实验结果如图3所示，图3为试剂盒用于各种干扰物质反应的荧光发射光谱。

实验结果表明，只有过氧化苯甲酰可引起荧光探针产生明显的光信号显著变化响应，证明该荧光探针对过氧化苯甲酰具有高度的选择性；其他常见的无机盐、氧化活性物种和典型氧化物干扰作用不明显。

实施例4：含有荧光探针(I)的过氧化苯甲酰检测试剂盒检测Hela细胞中不同浓度过氧化苯甲酰的荧光强度变化

Hela细胞于玻璃培养皿中贴壁生长；培养液为DMEM培养液，其中含10％胎牛血清、100mg/mL青霉素和100mg/mL链霉素；培养条件为37℃，5％CO₂；培养时间为12～24小时。在进行细胞内过氧化苯甲酰的荧光成像前，一组细胞作为空白对照，其余四组Hela细胞分别用含有不同浓度的过氧化苯甲酰(0μM、2μM、4μM、6μM)的胎牛血清的DMEM在37℃下孵育10min，用试剂储备液a(浓度为10mM、pH为7.4)清洗三次。再分别用10μM的探针溶液(将1mM的试剂储备液b用试剂储备液a进行稀释而成)分别与四组实验组细胞反应20min，用同样的试剂储备液a清洗三次。试剂储备液b与过氧化苯甲酰反应后荧光反应强度大，在生物样品检测时，使用较低浓度即可达到明显的检测效果，因此，一般稀释成10μM左右的浓度使用，试剂加入量按照本领域常规用量添加即可。

人体关键点数据
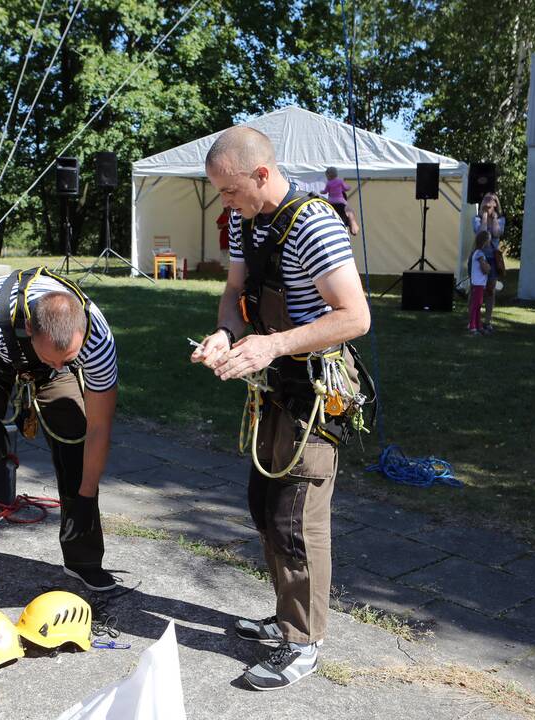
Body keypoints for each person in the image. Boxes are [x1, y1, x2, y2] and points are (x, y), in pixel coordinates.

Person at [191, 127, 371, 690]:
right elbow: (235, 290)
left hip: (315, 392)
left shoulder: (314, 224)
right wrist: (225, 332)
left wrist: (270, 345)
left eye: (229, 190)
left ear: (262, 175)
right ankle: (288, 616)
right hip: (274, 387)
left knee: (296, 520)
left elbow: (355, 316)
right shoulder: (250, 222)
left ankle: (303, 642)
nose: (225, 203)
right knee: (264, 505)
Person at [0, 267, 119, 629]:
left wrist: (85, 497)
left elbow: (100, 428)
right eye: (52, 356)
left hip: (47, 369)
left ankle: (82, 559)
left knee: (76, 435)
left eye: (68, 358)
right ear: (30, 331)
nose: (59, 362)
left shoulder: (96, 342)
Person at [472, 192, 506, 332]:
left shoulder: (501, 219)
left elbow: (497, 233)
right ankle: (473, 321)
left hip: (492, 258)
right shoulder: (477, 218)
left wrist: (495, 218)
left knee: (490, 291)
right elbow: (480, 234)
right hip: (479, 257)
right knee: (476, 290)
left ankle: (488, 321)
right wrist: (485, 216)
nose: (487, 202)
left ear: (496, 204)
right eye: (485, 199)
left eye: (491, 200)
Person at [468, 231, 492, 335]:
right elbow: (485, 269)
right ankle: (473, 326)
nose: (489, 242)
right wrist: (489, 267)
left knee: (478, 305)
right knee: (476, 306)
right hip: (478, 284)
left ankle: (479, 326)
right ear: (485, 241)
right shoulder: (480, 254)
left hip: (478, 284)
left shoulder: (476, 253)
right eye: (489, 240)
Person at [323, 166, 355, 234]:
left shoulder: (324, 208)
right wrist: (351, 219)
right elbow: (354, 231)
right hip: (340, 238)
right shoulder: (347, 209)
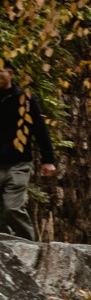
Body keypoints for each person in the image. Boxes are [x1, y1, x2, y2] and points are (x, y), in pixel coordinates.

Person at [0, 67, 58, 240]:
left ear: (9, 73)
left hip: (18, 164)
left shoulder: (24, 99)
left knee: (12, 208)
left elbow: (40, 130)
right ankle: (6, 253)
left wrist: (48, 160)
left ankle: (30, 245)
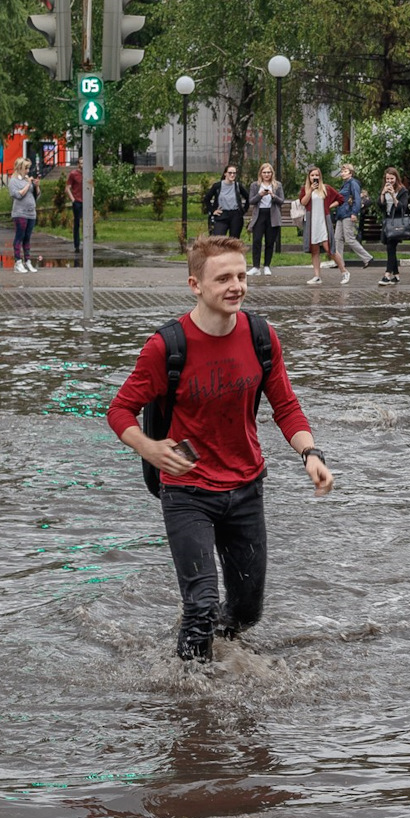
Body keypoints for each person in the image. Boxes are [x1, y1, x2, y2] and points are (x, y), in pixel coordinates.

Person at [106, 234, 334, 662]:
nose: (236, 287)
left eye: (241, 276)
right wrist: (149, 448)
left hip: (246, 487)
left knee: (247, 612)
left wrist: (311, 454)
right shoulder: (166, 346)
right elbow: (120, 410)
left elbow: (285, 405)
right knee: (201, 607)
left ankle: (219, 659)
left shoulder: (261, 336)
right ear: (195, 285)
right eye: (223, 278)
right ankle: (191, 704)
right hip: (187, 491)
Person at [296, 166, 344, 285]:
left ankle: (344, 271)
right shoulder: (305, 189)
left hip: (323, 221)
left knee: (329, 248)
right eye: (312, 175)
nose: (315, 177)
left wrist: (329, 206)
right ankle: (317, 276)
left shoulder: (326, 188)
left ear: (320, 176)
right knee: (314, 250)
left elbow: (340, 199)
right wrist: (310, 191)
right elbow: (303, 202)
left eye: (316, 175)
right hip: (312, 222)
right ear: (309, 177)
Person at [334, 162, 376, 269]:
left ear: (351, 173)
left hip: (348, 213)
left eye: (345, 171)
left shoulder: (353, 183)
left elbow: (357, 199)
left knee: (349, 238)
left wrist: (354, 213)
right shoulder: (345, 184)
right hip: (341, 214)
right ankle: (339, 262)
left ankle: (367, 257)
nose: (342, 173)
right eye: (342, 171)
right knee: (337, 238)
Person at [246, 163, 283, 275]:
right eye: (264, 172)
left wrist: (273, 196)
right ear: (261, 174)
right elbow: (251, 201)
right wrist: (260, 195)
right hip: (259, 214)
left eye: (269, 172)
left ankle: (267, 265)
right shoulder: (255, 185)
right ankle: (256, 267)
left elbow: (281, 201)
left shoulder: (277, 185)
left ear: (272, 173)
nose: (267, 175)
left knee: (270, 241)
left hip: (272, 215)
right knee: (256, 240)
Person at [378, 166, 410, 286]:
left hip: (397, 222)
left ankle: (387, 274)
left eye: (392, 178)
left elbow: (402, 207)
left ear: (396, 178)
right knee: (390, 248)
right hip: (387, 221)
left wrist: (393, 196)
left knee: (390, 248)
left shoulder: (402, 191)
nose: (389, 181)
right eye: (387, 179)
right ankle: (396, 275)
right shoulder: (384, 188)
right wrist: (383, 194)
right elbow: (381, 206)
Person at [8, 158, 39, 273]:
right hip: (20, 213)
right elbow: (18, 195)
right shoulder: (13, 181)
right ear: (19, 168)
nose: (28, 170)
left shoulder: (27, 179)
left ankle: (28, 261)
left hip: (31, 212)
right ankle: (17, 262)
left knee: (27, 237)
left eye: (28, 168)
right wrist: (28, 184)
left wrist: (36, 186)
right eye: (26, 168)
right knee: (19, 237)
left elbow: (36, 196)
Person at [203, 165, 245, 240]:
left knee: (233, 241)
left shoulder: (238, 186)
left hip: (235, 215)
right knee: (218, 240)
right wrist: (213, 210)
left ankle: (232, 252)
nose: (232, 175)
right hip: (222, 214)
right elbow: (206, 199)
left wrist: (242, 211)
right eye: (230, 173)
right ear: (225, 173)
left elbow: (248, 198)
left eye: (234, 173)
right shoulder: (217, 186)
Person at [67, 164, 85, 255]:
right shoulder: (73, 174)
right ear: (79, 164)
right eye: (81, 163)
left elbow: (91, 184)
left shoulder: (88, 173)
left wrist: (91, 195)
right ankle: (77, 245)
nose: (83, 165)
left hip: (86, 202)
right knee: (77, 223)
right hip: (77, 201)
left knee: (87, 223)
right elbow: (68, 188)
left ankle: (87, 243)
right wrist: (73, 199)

*任务说明*. 将节选文本中自“实验结果表明，只有过氧化苯甲”起、至“按照本领域常规用量添加即可。”止的部分重新写出，并把其中的“玻璃培养皿”更新为“塑料培养皿”。

*任务结果*.
实验结果表明，只有过氧化苯甲酰可引起荧光探针产生明显的光信号显著变化响应，证明该荧光探针对过氧化苯甲酰具有高度的选择性；其他常见的无机盐、氧化活性物种和典型氧化物干扰作用不明显。

实施例4：含有荧光探针(I)的过氧化苯甲酰检测试剂盒检测Hela细胞中不同浓度过氧化苯甲酰的荧光强度变化

Hela细胞于塑料培养皿中贴壁生长；培养液为DMEM培养液，其中含10％胎牛血清、100mg/mL青霉素和100mg/mL链霉素；培养条件为37℃，5％CO₂；培养时间为12～24小时。在进行细胞内过氧化苯甲酰的荧光成像前，一组细胞作为空白对照，其余四组Hela细胞分别用含有不同浓度的过氧化苯甲酰(0μM、2μM、4μM、6μM)的胎牛血清的DMEM在37℃下孵育10min，用试剂储备液a(浓度为10mM、pH为7.4)清洗三次。再分别用10μM的探针溶液(将1mM的试剂储备液b用试剂储备液a进行稀释而成)分别与四组实验组细胞反应20min，用同样的试剂储备液a清洗三次。试剂储备液b与过氧化苯甲酰反应后荧光反应强度大，在生物样品检测时，使用较低浓度即可达到明显的检测效果，因此，一般稀释成10μM左右的浓度使用，试剂加入量按照本领域常规用量添加即可。